Most functions return some kind of output. Arguments go in, some processing happens, and something comes out. That’s what the return statement is for.

def get_half(num):
    return num / 2

Functions don’t necessarily need arguments, nor do they always need to return a value using the return command. You could also do something like this:

def say_hello():
    print("Hello!")

But the idea of arguments and return values are still fundamental in understanding functions, and they will come up more often than not.

Python as a toolbox¶

Lucky for us, Python already has tools filled with functions to do pretty much anything you’d ever want to do with a programming language: everything from navigating the web to scraping and analyzing data to performing mathematical operations to building websites.

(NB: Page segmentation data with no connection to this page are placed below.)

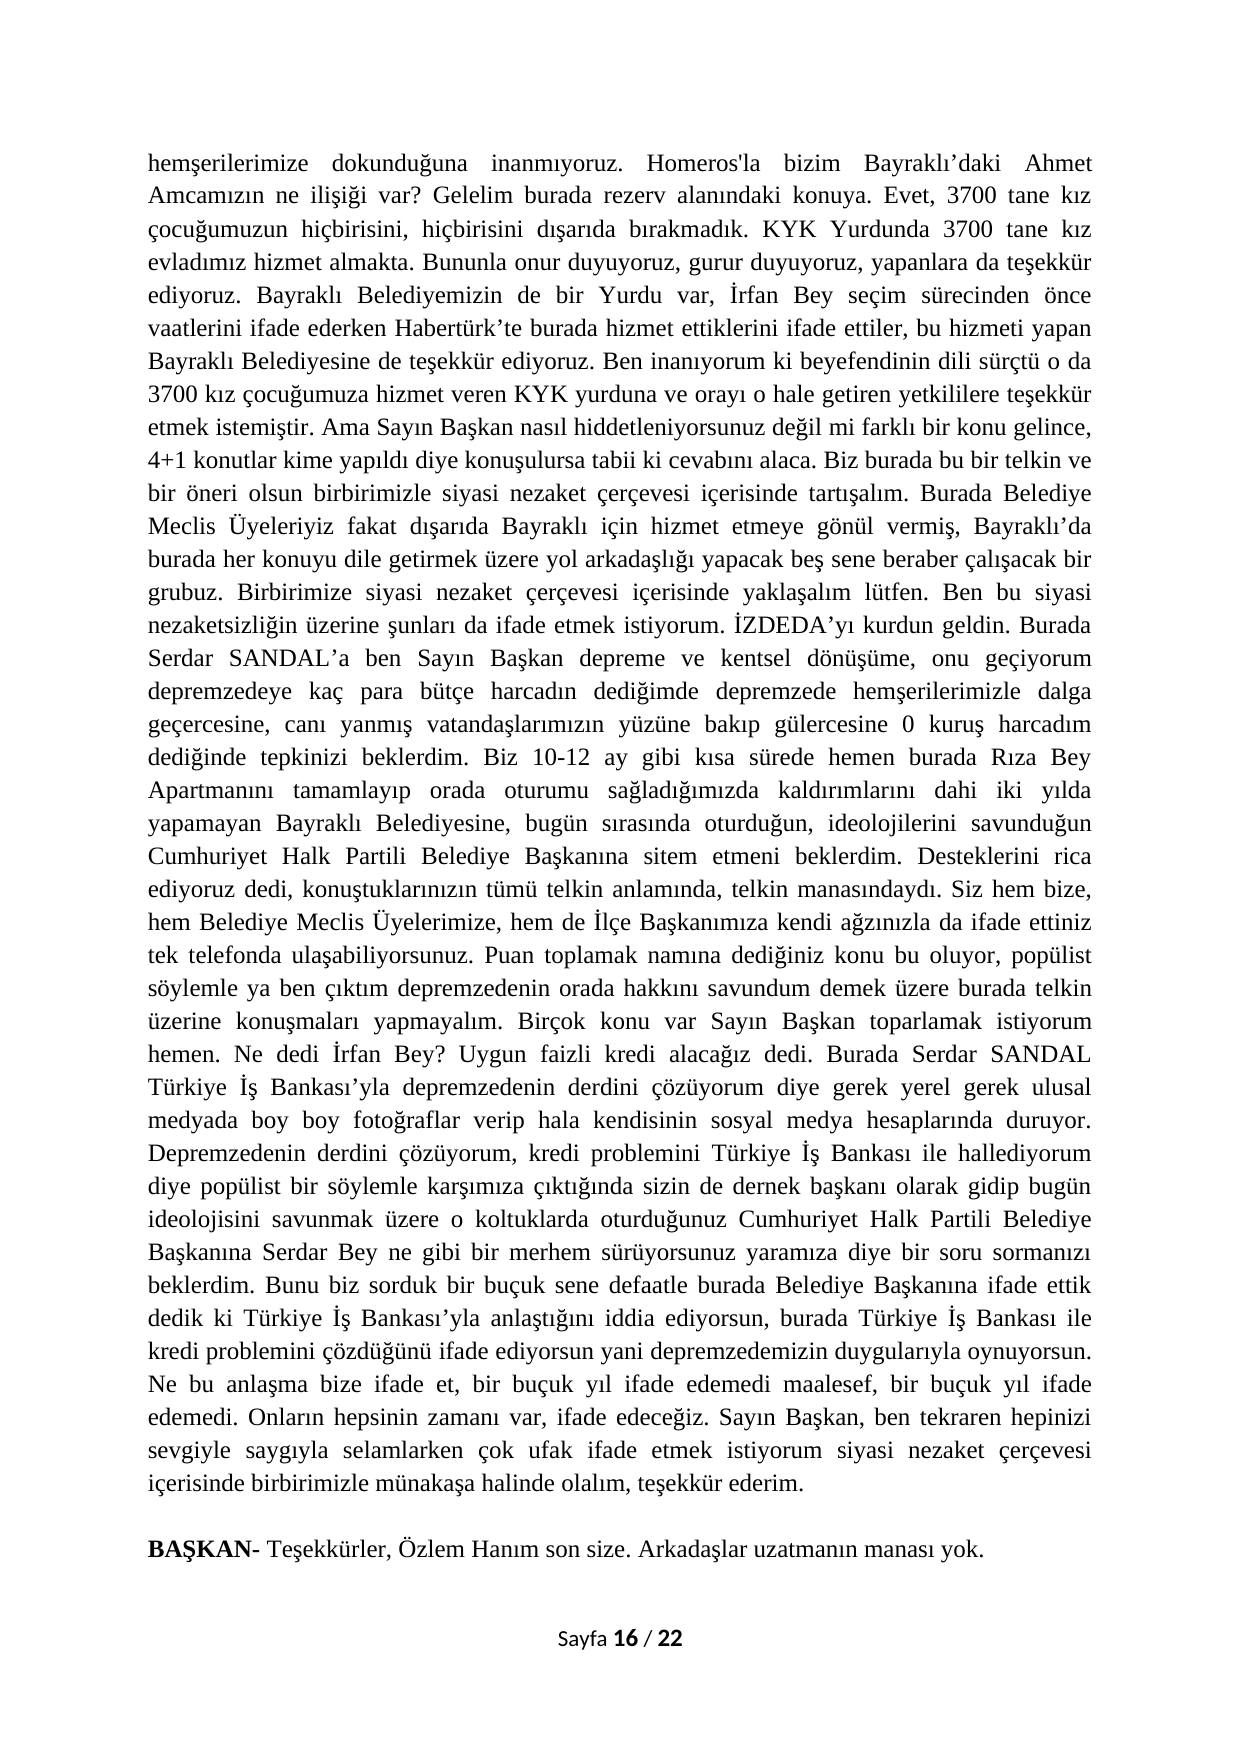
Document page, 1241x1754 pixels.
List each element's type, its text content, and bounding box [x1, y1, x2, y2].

text BAŞKAN- Teşekkürler, Özlem Hanım son size. Arkadaşlar uzatmanın manası yok. [148, 1534, 1093, 1563]
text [148, 148, 1093, 1497]
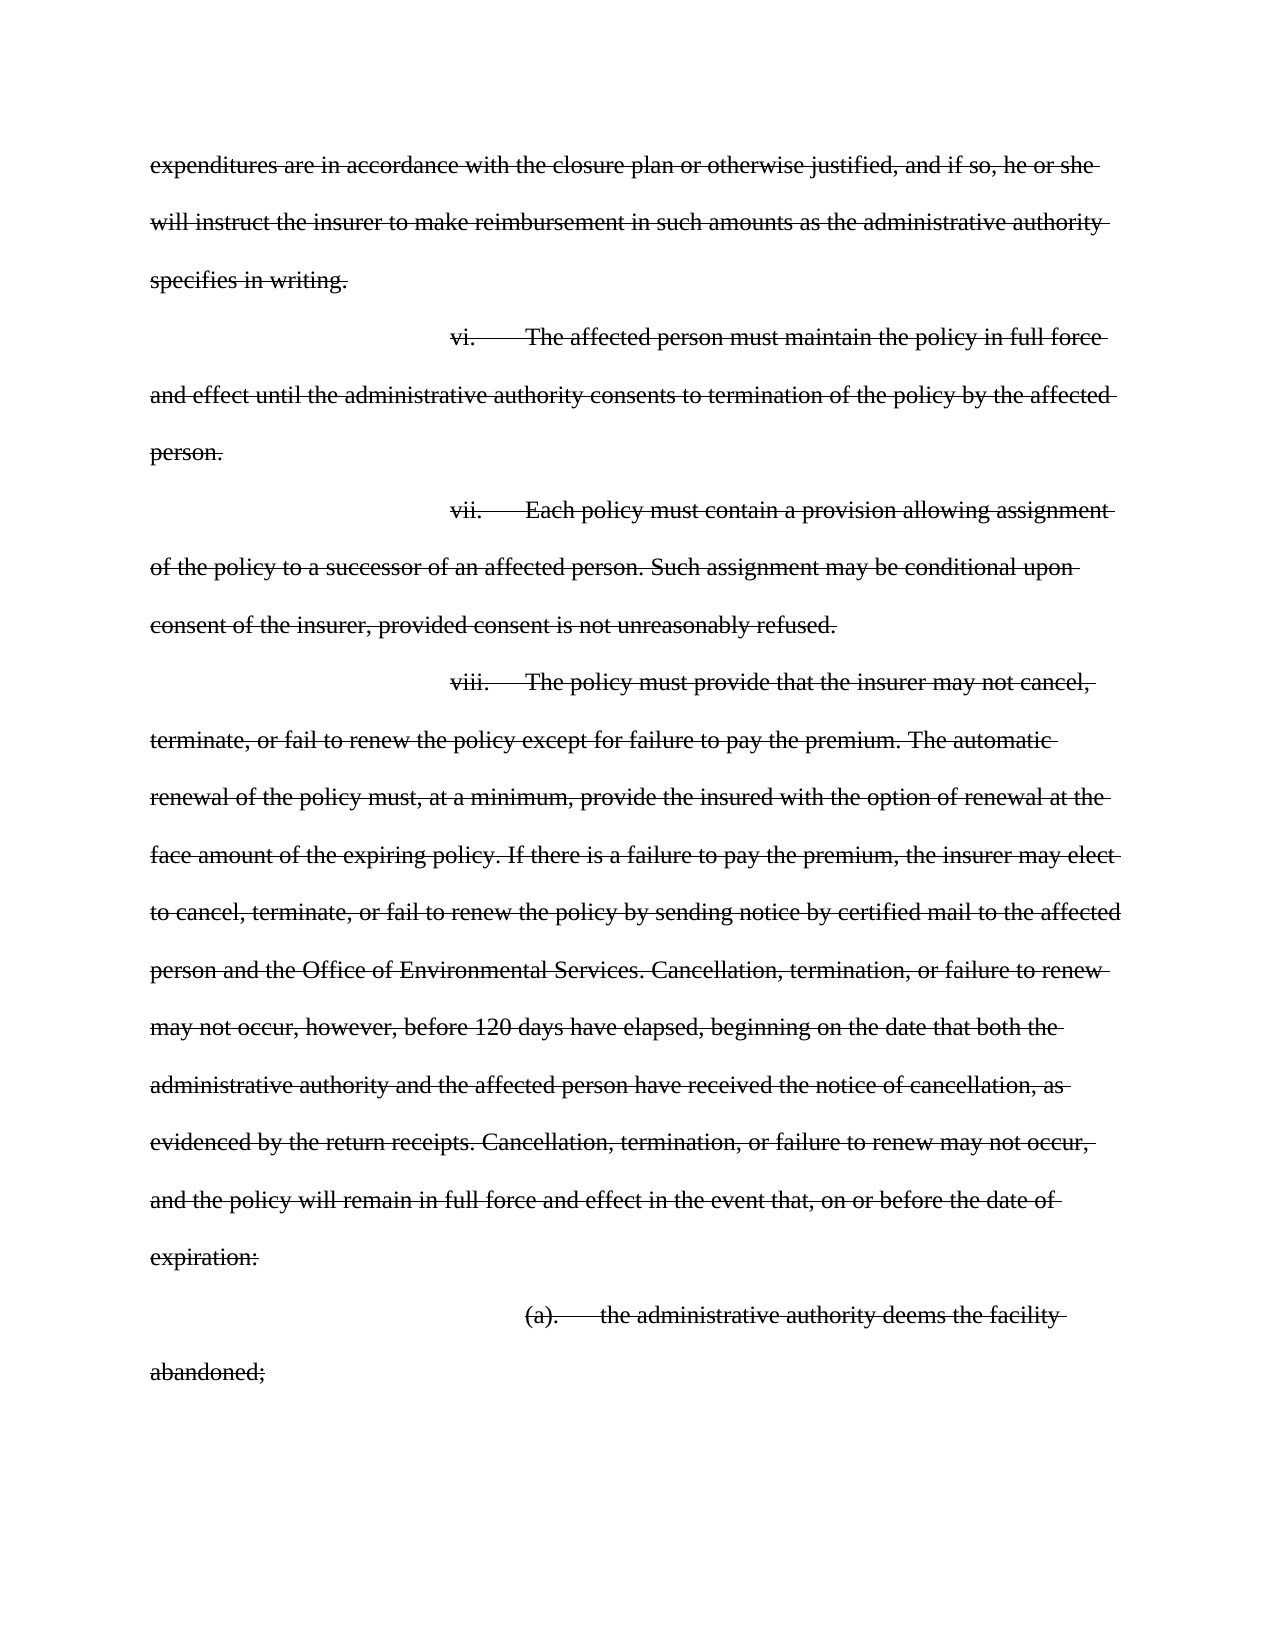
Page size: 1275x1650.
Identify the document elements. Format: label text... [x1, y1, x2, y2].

text (a). the administrative authority deems the facility abandoned; [150, 1300, 1125, 1386]
text vi. The affected person must maintain the policy in full force and effect until the administrative authority consents to termination of the policy by the affected person. [150, 322, 1125, 466]
text vii. Each policy must contain a provision allowing assignment of the policy to a successor of an affected person. Such assignment may be conditional upon consent of the insurer, provided consent is not unreasonably refused. [150, 495, 1125, 639]
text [150, 150, 1125, 294]
text viii. The policy must provide that the insurer may not cancel, terminate, or fail to renew the policy except for failure to pay the premium. The automatic renewal of the policy must, at a minimum, provide the insured with the option of renewal at the face amount of the expiring policy. If there is a failure to pay the premium, the insurer may elect to cancel, terminate, or fail to renew the policy by sending notice by certified mail to the affected person and the Office of Environmental Services. Cancellation, termination, or failure to renew may not occur, however, before 120 days have elapsed, beginning on the date that both the administrative authority and the affected person have received the notice of cancellation, as evidenced by the return receipts. Cancellation, termination, or failure to renew may not occur, and the policy will remain in full force and effect in the event that, on or before the date of expiration: [150, 667, 1125, 1271]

Some of these are built into a toolbox that comes with the language, known as the standard library. Others have been built by members of the developer community and can be downloaded and installed from the web.

There are two ways to import these tools into your scripts.

To pull in an entire toolkit, use the import command. In this case, we’ll get the urllib package, which allows us to visit websites with Python:

import urllib.request

urllib.request.urlopen("http://www.python.org/").read()

You can also import specific tools from inside a toolkit by working in the from command with something like this:

from urllib.request import urlopen

urlopen("http://www.python.org/").read()

In practice, you’ll use both of these methods.

Note

There’s no rule but most Python programmers try to keep things manageable by lining up all import statements at the top of each script.